A structural study for the optimisation of functional motifs encoded in protein sequences
Centre for Molecular Bioinformatics, Dept. of Biology, University of Rome Tor Vergata, Rome (Italy)
BMC Bioinformatics 2004, 5:50 doi:10.1186/1471-2105-5-50Published: 30 April 2004
A large number of PROSITE patterns select false positives and/or miss known true positives. It is possible that – at least in some cases – the weak specificity and/or sensitivity of a pattern is due to the fact that one, or maybe more, functional and/or structural key residues are not represented in the pattern. Multiple sequence alignments are commonly used to build functional sequence patterns. If residues structurally conserved in proteins sharing a function cannot be aligned in a multiple sequence alignment, they are likely to be missed in a standard pattern construction procedure.

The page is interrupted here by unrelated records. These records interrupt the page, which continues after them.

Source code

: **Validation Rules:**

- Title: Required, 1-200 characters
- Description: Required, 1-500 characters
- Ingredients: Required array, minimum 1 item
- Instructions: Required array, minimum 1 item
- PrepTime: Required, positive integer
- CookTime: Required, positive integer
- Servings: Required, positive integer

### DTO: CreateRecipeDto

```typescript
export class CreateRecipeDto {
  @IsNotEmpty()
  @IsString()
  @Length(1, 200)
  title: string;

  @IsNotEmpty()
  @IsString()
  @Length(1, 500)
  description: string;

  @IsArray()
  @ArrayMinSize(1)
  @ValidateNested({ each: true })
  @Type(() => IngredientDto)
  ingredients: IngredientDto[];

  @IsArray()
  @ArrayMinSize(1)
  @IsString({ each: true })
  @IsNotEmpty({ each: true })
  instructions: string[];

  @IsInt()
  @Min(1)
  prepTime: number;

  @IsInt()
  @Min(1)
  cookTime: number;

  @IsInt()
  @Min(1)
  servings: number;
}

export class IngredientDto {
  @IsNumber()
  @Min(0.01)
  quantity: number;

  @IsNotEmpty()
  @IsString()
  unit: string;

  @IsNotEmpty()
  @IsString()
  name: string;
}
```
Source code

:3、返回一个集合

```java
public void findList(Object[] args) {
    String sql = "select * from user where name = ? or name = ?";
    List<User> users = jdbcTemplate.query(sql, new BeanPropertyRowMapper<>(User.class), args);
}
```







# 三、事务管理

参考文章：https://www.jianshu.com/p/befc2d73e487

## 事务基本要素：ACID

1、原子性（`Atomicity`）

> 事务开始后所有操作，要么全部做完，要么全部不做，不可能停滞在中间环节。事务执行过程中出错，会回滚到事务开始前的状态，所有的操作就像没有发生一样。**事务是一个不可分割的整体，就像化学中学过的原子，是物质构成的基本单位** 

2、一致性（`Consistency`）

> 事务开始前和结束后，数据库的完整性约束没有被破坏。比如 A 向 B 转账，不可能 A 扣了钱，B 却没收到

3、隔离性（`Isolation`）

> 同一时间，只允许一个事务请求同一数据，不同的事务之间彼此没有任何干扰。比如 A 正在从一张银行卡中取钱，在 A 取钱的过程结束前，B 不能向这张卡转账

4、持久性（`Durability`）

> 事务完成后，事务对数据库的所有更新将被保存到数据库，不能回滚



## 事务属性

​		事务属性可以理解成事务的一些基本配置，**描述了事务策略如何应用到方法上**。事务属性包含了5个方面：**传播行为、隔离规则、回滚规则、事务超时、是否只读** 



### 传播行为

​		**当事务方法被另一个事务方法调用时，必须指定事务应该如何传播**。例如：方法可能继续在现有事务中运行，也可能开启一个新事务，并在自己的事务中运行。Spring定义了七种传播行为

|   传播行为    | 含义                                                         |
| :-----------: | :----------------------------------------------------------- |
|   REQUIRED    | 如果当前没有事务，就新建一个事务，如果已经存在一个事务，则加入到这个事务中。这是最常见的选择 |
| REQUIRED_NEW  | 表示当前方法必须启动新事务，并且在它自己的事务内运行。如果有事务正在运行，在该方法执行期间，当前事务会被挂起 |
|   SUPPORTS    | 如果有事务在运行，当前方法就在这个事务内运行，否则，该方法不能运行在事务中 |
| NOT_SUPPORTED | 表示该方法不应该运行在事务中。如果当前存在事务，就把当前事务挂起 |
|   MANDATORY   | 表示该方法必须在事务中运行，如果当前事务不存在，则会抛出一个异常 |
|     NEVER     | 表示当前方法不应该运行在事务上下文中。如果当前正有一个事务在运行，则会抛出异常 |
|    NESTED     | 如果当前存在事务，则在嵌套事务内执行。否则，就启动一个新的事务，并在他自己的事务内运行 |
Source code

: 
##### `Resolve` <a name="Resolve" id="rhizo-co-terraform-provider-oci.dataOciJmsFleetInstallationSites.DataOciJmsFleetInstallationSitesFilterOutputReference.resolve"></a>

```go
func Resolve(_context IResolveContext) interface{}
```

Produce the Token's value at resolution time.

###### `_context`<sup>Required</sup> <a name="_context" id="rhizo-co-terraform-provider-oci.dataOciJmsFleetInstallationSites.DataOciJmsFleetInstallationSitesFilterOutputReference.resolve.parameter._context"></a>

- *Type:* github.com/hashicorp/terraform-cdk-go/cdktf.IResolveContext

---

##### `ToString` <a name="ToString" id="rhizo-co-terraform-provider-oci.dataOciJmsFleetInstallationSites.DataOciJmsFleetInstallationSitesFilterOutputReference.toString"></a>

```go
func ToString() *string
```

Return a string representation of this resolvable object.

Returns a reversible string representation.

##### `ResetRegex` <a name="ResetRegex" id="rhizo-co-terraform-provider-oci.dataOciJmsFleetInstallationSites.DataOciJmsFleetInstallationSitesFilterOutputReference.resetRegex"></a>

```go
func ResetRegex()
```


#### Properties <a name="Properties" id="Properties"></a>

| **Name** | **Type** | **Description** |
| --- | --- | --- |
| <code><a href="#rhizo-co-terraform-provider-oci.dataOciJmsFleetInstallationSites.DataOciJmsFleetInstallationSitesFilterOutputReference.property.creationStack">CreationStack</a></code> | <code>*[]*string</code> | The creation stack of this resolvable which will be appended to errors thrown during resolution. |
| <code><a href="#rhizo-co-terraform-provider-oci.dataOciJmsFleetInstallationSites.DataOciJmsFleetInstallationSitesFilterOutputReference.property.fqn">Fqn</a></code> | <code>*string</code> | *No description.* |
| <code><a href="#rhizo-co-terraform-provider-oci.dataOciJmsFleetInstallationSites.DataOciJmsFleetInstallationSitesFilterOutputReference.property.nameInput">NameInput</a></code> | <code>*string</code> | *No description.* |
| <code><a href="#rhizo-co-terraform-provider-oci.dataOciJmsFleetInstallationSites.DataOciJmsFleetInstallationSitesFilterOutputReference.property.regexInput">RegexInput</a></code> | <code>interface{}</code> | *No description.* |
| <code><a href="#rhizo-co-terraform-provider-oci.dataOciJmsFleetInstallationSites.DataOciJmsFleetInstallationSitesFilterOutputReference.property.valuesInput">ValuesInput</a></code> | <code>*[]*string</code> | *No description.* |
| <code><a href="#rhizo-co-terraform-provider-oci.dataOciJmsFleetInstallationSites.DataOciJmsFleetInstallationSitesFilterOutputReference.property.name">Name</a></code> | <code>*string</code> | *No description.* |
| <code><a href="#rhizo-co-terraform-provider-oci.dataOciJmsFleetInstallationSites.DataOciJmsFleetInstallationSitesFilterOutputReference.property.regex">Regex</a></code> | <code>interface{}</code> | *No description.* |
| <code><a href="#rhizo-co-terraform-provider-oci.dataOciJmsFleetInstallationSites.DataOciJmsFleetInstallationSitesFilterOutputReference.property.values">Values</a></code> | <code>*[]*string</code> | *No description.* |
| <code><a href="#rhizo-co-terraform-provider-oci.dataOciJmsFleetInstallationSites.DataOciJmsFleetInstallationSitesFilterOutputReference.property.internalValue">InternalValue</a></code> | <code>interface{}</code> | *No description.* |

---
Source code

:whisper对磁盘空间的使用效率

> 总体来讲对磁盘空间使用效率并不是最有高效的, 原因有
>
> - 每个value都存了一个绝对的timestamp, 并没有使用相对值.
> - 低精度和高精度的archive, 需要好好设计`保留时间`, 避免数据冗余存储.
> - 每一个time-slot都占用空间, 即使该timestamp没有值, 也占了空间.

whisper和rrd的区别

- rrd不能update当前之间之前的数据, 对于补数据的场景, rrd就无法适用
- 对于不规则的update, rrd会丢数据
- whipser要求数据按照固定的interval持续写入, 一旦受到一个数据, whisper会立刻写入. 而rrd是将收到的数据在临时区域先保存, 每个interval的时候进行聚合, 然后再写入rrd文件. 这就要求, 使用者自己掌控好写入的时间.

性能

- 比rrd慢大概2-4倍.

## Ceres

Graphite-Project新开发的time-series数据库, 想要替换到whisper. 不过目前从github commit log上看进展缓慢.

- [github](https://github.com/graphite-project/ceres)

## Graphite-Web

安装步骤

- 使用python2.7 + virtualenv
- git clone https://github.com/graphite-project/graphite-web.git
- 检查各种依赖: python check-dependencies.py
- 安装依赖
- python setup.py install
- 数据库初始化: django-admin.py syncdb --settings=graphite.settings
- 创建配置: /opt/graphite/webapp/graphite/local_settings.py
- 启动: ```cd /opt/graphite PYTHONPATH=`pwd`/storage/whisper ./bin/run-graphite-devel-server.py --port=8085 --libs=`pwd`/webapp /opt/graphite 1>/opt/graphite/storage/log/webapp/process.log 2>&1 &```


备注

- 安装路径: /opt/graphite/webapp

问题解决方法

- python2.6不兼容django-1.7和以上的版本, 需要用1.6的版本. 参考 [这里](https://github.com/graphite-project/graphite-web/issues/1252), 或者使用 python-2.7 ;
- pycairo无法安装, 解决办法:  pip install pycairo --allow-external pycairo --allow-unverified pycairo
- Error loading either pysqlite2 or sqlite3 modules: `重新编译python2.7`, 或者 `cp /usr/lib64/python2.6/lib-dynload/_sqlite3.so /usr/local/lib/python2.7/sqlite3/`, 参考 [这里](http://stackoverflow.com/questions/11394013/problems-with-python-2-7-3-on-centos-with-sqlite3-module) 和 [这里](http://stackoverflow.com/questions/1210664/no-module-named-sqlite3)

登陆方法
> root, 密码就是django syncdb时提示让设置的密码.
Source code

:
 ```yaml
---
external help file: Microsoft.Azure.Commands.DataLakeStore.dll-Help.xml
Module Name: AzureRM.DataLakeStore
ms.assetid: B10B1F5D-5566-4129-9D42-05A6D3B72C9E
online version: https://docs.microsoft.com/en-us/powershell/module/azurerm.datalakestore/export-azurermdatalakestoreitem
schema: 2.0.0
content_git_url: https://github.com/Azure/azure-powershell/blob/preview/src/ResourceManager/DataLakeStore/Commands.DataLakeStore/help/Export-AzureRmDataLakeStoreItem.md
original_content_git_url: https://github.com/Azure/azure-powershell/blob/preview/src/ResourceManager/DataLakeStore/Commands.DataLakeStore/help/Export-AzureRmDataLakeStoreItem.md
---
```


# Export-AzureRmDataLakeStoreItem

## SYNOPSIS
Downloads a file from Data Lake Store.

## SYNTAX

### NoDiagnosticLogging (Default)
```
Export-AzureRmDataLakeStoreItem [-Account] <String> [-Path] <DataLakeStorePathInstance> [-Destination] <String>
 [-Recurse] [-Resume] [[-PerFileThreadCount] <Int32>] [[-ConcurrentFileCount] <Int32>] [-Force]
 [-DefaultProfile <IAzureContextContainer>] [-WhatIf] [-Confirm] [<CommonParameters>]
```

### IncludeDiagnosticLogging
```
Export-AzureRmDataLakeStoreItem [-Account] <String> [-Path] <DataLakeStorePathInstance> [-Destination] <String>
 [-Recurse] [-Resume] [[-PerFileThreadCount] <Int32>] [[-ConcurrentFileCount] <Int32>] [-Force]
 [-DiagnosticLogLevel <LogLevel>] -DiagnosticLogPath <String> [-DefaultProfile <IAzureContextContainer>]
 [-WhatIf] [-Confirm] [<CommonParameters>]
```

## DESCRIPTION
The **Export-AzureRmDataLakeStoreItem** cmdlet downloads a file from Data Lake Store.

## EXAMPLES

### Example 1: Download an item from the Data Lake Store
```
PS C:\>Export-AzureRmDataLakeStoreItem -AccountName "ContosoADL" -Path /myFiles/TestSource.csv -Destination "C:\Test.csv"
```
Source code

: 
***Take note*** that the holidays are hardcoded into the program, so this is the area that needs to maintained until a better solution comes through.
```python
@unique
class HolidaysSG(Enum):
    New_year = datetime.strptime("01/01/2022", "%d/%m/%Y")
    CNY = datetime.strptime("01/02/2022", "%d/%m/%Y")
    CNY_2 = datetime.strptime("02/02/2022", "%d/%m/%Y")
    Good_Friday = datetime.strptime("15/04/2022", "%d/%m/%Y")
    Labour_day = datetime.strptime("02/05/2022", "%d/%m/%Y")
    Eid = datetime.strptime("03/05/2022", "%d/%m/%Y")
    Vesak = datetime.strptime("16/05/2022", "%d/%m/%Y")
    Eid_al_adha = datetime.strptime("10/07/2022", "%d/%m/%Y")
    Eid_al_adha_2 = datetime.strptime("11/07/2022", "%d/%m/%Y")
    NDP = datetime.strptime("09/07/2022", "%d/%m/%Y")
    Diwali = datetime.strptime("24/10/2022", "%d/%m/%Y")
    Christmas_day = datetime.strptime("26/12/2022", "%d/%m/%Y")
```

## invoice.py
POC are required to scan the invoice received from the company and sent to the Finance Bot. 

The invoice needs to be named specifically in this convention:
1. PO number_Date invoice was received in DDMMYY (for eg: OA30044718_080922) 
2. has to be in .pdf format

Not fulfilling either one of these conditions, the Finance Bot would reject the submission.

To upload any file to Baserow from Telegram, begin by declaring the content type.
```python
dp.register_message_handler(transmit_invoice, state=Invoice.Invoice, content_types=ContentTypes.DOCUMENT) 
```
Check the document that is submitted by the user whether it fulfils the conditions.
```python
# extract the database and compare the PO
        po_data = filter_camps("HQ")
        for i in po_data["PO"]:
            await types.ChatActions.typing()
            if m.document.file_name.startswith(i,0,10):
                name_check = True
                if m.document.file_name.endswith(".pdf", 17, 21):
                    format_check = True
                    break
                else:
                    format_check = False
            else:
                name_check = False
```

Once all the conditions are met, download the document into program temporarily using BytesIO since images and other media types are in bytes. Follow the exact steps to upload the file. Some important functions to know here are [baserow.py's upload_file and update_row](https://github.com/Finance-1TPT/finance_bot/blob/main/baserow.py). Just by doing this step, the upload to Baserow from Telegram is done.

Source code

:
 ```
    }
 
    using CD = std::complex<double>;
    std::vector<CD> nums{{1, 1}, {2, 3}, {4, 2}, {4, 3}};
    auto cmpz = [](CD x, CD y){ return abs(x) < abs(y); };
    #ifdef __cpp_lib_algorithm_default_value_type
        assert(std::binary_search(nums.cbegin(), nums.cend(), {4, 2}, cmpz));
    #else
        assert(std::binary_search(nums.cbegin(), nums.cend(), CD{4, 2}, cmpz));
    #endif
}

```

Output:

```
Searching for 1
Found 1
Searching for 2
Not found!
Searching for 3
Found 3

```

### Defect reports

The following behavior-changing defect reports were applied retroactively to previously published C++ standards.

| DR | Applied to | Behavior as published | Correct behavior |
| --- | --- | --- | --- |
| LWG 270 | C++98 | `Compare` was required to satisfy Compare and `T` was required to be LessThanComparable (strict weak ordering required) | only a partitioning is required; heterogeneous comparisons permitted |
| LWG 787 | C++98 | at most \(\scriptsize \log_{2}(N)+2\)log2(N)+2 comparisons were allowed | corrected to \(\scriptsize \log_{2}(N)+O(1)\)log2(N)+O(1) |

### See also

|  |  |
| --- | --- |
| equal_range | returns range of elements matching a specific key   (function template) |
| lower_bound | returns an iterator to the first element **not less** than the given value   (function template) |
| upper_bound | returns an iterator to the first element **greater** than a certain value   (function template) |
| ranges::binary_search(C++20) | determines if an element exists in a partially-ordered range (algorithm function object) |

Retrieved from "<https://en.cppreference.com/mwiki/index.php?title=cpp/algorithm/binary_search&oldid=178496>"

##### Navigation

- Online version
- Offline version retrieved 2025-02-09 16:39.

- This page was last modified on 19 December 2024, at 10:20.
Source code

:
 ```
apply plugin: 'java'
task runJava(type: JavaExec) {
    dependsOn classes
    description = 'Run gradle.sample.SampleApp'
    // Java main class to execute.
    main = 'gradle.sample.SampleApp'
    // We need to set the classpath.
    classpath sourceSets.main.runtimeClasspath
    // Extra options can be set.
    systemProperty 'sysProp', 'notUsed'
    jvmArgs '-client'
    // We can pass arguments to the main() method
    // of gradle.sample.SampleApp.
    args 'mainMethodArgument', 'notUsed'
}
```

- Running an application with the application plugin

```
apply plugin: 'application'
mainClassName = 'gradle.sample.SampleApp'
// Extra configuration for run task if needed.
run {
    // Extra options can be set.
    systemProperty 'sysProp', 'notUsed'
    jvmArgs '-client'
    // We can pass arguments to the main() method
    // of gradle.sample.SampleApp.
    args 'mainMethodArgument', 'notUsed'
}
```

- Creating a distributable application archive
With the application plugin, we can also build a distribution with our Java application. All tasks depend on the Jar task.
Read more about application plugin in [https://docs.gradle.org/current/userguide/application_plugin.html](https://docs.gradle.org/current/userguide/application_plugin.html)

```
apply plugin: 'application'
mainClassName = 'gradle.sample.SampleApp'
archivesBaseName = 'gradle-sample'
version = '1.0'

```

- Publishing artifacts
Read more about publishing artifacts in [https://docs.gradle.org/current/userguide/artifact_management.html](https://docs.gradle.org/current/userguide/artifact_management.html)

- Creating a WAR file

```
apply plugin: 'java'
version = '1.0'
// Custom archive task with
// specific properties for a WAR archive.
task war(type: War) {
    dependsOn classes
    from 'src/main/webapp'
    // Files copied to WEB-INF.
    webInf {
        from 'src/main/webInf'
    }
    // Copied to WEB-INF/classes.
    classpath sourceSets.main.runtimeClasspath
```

Here we present a new procedure aimed at improving the sensitivity and/ or specificity of poorly-performing patterns. The procedure can be summarised as follows: 1. residues structurally conserved in different proteins, that are true positives for a pattern, are identified by means of a computational technique and by visual inspection. 2. the sequence positions of the structurally conserved residues falling outside the pattern are used to build extended sequence patterns. 3. the extended patterns are optimised on the SWISS-PROT database for their sensitivity and specificity. The method was applied to eight PROSITE patterns. Whenever structurally conserved residues are found in the surface region close to the pattern (seven out of eight cases), the addition of information inferred from structural analysis is shown to improve pattern selectivity and in some cases selectivity and sensitivity as well. In some of the cases considered the procedure allowed the identification of functionally interesting residues, whose biological role is also discussed.
Our method can be applied to any type of functional motif or pattern (not only PROSITE ones) which is not able to select all and only the true positive hits and for which at least two true positive structures are available. The computational technique for the identification of structurally conserved residues is already available on request and will be soon accessible on our web server. The procedure is intended for the use of pattern database curators and of scientists interested in a specific protein family for which no specific or selective patterns are yet available.